2012 Melbourne Fringe:
• The Red Bird and Death

Posted on 02 October 2012

Good storytelling skills are one of the bedrocks of good comedy. At least with storytelling, if the jokes fall flat but the story is interesting, no one minds too much. This is why I recommend comedians take the time to go to performances such as Roslyn Quin’s The Red Bird and Death.

Quin is a passionate storyteller. She possesses a depth of knowledge in European folklore and fairytales. Hers is not a Disney fed imagination sanitised of all humanity. For Red Bird she teamed up with producer/director Olivia Duval of Golden Owl Events. Duval specialises in elaborate masked balls and public roleplaying games.

The first thing you notice about The Red Bird and Death is its richly detailed production values.
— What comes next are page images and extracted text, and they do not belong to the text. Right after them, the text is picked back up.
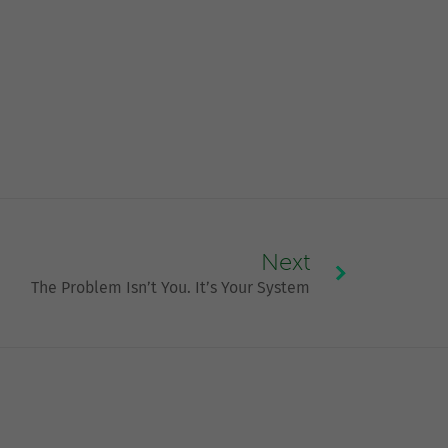
Next
The Problem Isn’t You. It’s Your System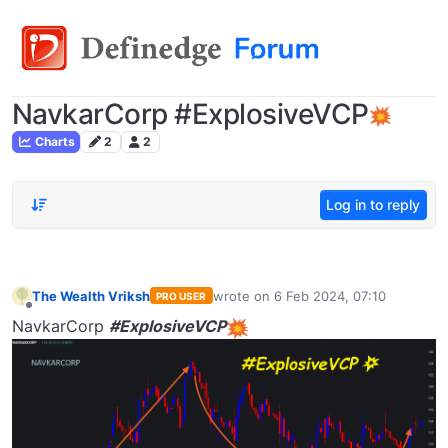
NavkarCorp #ExplosiveVCP
Charts
2
2
Log in to reply
The Wealth Vriksh
wrote on
6 Feb 2024, 07:10
PRO USER
last edited by
Offline
NavkarCorp
#ExplosiveVCP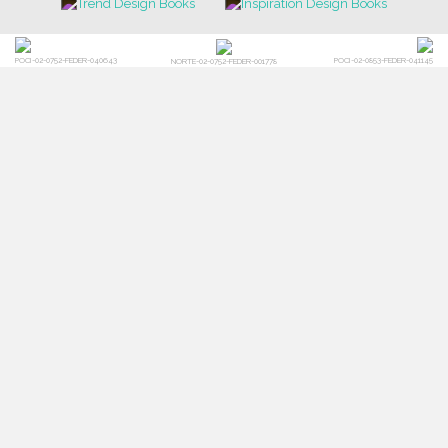
POCI-02-0752-FEDER-040643
POCI-02-0853-FEDER-041145
NORTE-02-0752-FEDER-001778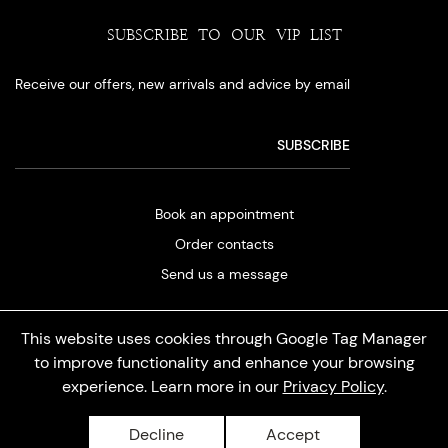
SUBSCRIBE TO OUR VIP LIST
Receive our offers, new arrivals and advice by email
Book an appointment
Order contacts
Send us a message
This website uses cookies through Google Tag Manager
to improve functionality and enhance your browsing
experience. Learn more in our
Privacy Policy
.
Privacy policy
Decline
Accept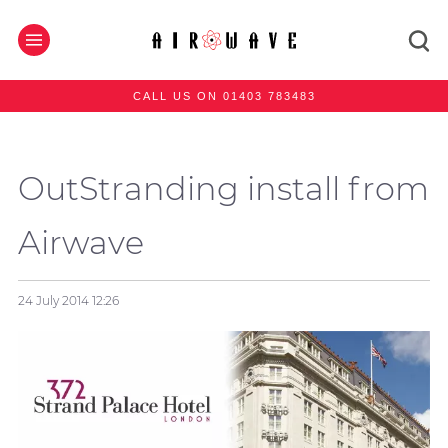
CALL US ON 01403 783483
OutStranding install from
Airwave
24 July 2014
12:26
I usually advocate that less is more when it comes to props. However, when they thematically hold together and are aesthetically woven into a space, so that in the end everything has its place, the audience is drawn in by the lavish scenic tapestry rather than confused by a cluttered jumble.

The prop item that most enchanted the audience was the furry chair. It had a pair of large horns and its arms were in fact arms, which ended in clawed paws that upon occasion waggled with the help of a puppeteer. Other magical prop items I dare not describe for fear of spoiling their surprise.

Quin’s storytelling reminds us that fairytales were originally an adult affair. The Victorian era has a lot to answer for—infantilising part of the British cultural heritage. It was during that time the depiction of fairies went from including large radiant deities to only diminutive winged spirits. Quin’s stories include murder, monsters, and brushes with death and the devil.

She was supported by live musicians and a team of puppeteers. Musical group XIBE8 (Matt Brown, Peter Dumsday, and Shannon Millard) wove their own magic with an ambient sound that included the warmth of traditional instruments and the unearthly qualities of electronica and syncopated noise. Puppeteers Emma Buckley, Kieren Martin, Fyodor Krasniy and Matt Hood brought to life shadow puppets, body puppets, hand, rod, and object puppets. The show definitely had a Jim Henson’s The Storyteller feel to it. The puppeteers demonstrated real skill and with a light touch brought their characters to life.

The creative density of this show was impressive. The best word to describe The Red Bird and Death is charming…both in the sense of bringing joy and enchanting us with its magic. Roslyn Quin was a shining presence exuding warmth, wisdom, and youthful good-humour. This show is already selling out, so buy tickets immediately.